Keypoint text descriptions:
◆ ◆ ◆

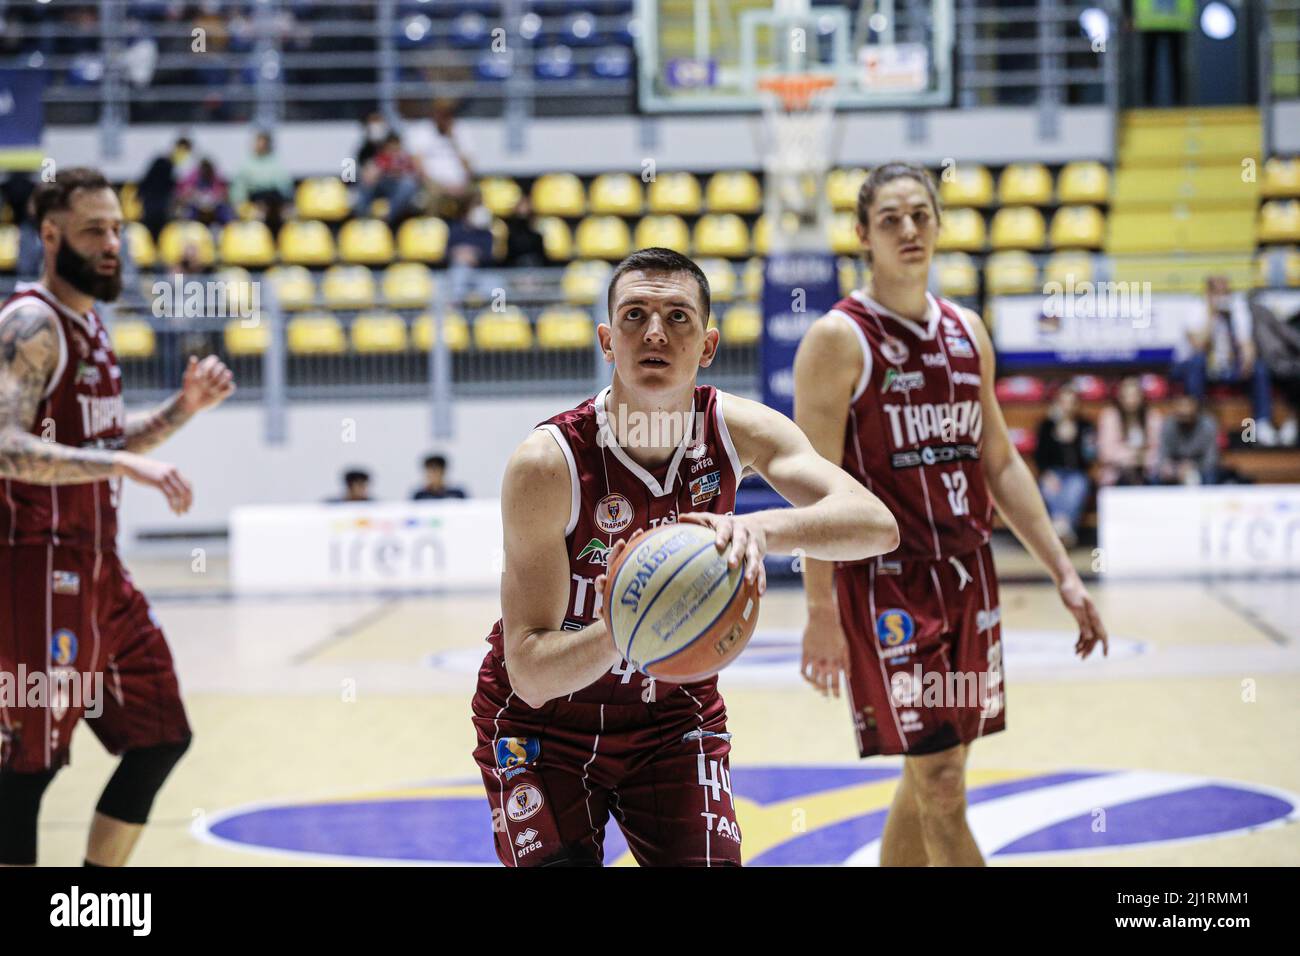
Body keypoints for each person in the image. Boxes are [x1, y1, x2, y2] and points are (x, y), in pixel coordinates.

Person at [471, 247, 899, 867]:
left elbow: (877, 525)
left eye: (677, 317)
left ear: (708, 345)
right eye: (634, 315)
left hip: (672, 720)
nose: (654, 332)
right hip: (540, 731)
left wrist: (759, 531)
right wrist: (633, 625)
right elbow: (532, 674)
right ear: (606, 341)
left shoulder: (737, 429)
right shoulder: (547, 464)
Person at [793, 162, 1108, 868]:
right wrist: (820, 609)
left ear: (937, 224)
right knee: (940, 782)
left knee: (933, 770)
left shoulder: (968, 331)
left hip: (971, 575)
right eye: (891, 219)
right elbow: (817, 487)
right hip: (887, 587)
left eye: (920, 215)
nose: (909, 229)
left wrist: (1064, 571)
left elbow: (999, 463)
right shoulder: (838, 340)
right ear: (862, 235)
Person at [0, 167, 235, 867]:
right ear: (50, 235)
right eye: (94, 230)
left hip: (99, 571)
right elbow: (7, 445)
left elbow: (98, 441)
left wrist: (180, 411)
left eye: (118, 230)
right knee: (26, 768)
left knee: (162, 732)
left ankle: (94, 897)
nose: (111, 245)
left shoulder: (90, 324)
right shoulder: (31, 322)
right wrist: (122, 468)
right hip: (35, 567)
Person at [1171, 276, 1277, 445]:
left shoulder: (1237, 309)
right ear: (1208, 292)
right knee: (1197, 362)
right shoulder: (1194, 308)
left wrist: (1247, 360)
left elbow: (1247, 344)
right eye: (1218, 292)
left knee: (1259, 368)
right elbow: (1198, 345)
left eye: (1226, 292)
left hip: (1224, 366)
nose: (1223, 297)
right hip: (1189, 366)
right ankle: (1198, 421)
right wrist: (1212, 315)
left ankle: (1262, 422)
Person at [1033, 383, 1096, 548]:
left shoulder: (1085, 426)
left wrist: (1075, 441)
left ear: (1077, 404)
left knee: (1076, 489)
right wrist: (1047, 473)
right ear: (1057, 403)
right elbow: (1040, 456)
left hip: (1076, 474)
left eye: (1072, 402)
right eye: (1064, 402)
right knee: (1050, 489)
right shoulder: (1046, 426)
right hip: (1053, 472)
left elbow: (1088, 459)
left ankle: (1060, 527)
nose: (1068, 406)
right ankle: (1064, 529)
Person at [406, 98, 475, 216]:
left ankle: (468, 232)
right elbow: (418, 166)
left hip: (459, 184)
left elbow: (469, 167)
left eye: (448, 114)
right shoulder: (421, 131)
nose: (444, 118)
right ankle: (433, 228)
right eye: (441, 113)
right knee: (433, 196)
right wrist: (443, 186)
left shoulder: (461, 131)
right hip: (433, 184)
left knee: (477, 193)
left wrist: (454, 141)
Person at [1097, 376, 1163, 485]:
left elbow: (1160, 448)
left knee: (1158, 477)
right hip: (1117, 472)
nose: (1131, 400)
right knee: (1127, 475)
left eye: (1135, 395)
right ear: (1120, 397)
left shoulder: (1152, 417)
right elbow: (1106, 452)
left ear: (1142, 397)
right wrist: (1133, 457)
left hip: (1148, 470)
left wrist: (1144, 459)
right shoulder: (1110, 417)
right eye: (1127, 396)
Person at [228, 131, 294, 236]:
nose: (260, 145)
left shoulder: (276, 163)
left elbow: (285, 185)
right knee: (262, 204)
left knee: (278, 204)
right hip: (256, 197)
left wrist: (288, 202)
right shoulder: (247, 165)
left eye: (263, 142)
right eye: (258, 142)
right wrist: (238, 203)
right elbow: (239, 187)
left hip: (274, 198)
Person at [353, 132, 421, 226]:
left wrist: (398, 172)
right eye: (391, 146)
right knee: (365, 183)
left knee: (408, 185)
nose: (393, 149)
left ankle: (387, 218)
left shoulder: (406, 158)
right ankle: (362, 219)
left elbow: (416, 175)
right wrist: (378, 172)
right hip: (382, 186)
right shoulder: (381, 157)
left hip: (399, 190)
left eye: (396, 145)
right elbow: (370, 174)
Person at [1157, 393, 1220, 485]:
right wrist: (1175, 469)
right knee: (1157, 477)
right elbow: (1163, 455)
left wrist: (1193, 467)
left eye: (1188, 406)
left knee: (1211, 475)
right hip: (1176, 467)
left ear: (1196, 409)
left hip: (1200, 466)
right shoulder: (1168, 425)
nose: (1185, 410)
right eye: (1181, 406)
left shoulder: (1208, 425)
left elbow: (1211, 459)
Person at [175, 157, 233, 226]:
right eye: (204, 169)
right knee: (188, 214)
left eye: (208, 169)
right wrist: (191, 195)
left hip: (214, 210)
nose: (206, 171)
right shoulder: (193, 177)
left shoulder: (217, 178)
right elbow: (183, 193)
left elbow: (225, 193)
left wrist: (220, 196)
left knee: (225, 213)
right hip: (197, 208)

◆ ◆ ◆

Drop the images; return the entries above exactly as they appear.

▶ [Exercise result]:
Body keypoints for each person in the image. Boxes are [x1, y1, x2, y2] and points are (x, y), in pixel coordinates.

Person at [471, 247, 899, 867]:
left elbow: (877, 525)
left eye: (677, 317)
left ear: (708, 345)
right eye: (634, 315)
left hip: (672, 720)
nose: (654, 332)
right hip: (540, 731)
left wrist: (759, 531)
right wrist: (633, 625)
right elbow: (532, 674)
right ear: (606, 341)
left shoulder: (737, 429)
right shoulder: (547, 464)
Person at [793, 162, 1108, 868]:
right wrist: (820, 609)
left ear: (937, 224)
right knee: (940, 782)
left knee: (933, 770)
left shoulder: (968, 331)
left hip: (971, 575)
right eye: (891, 219)
right elbow: (817, 487)
right hip: (887, 587)
left eye: (920, 215)
nose: (909, 229)
left wrist: (1064, 571)
left elbow: (999, 463)
right shoulder: (838, 340)
right ear: (862, 235)
Person at [0, 167, 235, 867]:
right ear: (50, 235)
right eye: (94, 230)
left hip: (99, 571)
right elbow: (7, 445)
left elbow: (98, 441)
left wrist: (180, 411)
left eye: (118, 230)
right knee: (26, 768)
left knee: (162, 732)
left ankle: (94, 897)
nose: (111, 245)
left shoulder: (90, 324)
right shoulder: (31, 322)
right wrist: (122, 468)
right hip: (35, 567)
Person at [1171, 276, 1277, 445]:
left shoulder: (1237, 309)
right ear: (1208, 292)
right knee: (1197, 362)
right shoulder: (1194, 308)
left wrist: (1247, 360)
left elbow: (1247, 344)
right eye: (1218, 292)
left knee: (1259, 368)
right elbow: (1198, 345)
left eye: (1226, 292)
left hip: (1224, 366)
nose: (1223, 297)
right hip: (1189, 366)
right ankle: (1198, 421)
right wrist: (1212, 315)
left ankle: (1262, 422)
Person at [1033, 383, 1096, 548]:
left shoulder: (1085, 426)
left wrist: (1075, 441)
left ear: (1077, 404)
left knee: (1076, 489)
right wrist: (1047, 473)
right ear: (1057, 403)
right elbow: (1040, 456)
left hip: (1076, 474)
left eye: (1072, 402)
right eye: (1064, 402)
right knee: (1050, 489)
right shoulder: (1046, 426)
right hip: (1053, 472)
left elbow: (1088, 459)
left ankle: (1060, 527)
nose: (1068, 406)
right ankle: (1064, 529)
Person at [406, 98, 475, 216]:
left ankle: (468, 232)
right elbow: (418, 166)
left hip: (459, 184)
left elbow: (469, 167)
left eye: (448, 114)
right shoulder: (421, 131)
nose: (444, 118)
right ankle: (433, 228)
right eye: (441, 113)
right knee: (433, 196)
right wrist: (443, 186)
left shoulder: (461, 131)
right hip: (433, 184)
left knee: (477, 193)
left wrist: (454, 141)
Person at [1097, 376, 1163, 485]:
left elbow: (1160, 448)
left knee: (1158, 477)
right hip: (1117, 472)
nose: (1131, 400)
right knee: (1127, 475)
left eye: (1135, 395)
right ear: (1120, 397)
left shoulder: (1152, 417)
right elbow: (1106, 452)
left ear: (1142, 397)
right wrist: (1133, 457)
left hip: (1148, 470)
left wrist: (1144, 459)
right shoulder: (1110, 417)
right eye: (1127, 396)
Person at [228, 131, 294, 236]:
nose: (260, 145)
left shoulder: (276, 163)
left elbow: (285, 185)
right knee: (262, 204)
left knee: (278, 204)
right hip: (256, 197)
left wrist: (288, 202)
right shoulder: (247, 165)
left eye: (263, 142)
right eye: (258, 142)
right wrist: (238, 203)
right elbow: (239, 187)
left hip: (274, 198)
Person at [353, 132, 421, 226]:
left wrist: (398, 172)
right eye: (391, 146)
right knee: (365, 183)
left knee: (408, 185)
nose: (393, 149)
left ankle: (387, 218)
left shoulder: (406, 158)
right ankle: (362, 219)
left elbow: (416, 175)
right wrist: (378, 172)
right hip: (382, 186)
right shoulder: (381, 157)
left hip: (399, 190)
left eye: (396, 145)
right elbow: (370, 174)
Person at [1157, 393, 1220, 485]:
right wrist: (1175, 469)
right knee: (1157, 477)
right elbow: (1163, 455)
left wrist: (1193, 467)
left eye: (1188, 406)
left knee: (1211, 475)
right hip: (1176, 467)
left ear: (1196, 409)
left hip: (1200, 466)
right shoulder: (1168, 425)
nose: (1185, 410)
right eye: (1181, 406)
left shoulder: (1208, 425)
left elbow: (1211, 459)
Person at [175, 157, 233, 226]:
right eye: (204, 169)
right knee: (188, 214)
left eye: (208, 169)
right wrist: (191, 195)
left hip: (214, 210)
nose: (206, 171)
right shoulder: (193, 177)
left shoulder: (217, 178)
right elbow: (183, 193)
left elbow: (225, 193)
left wrist: (220, 196)
left knee: (225, 213)
right hip: (197, 208)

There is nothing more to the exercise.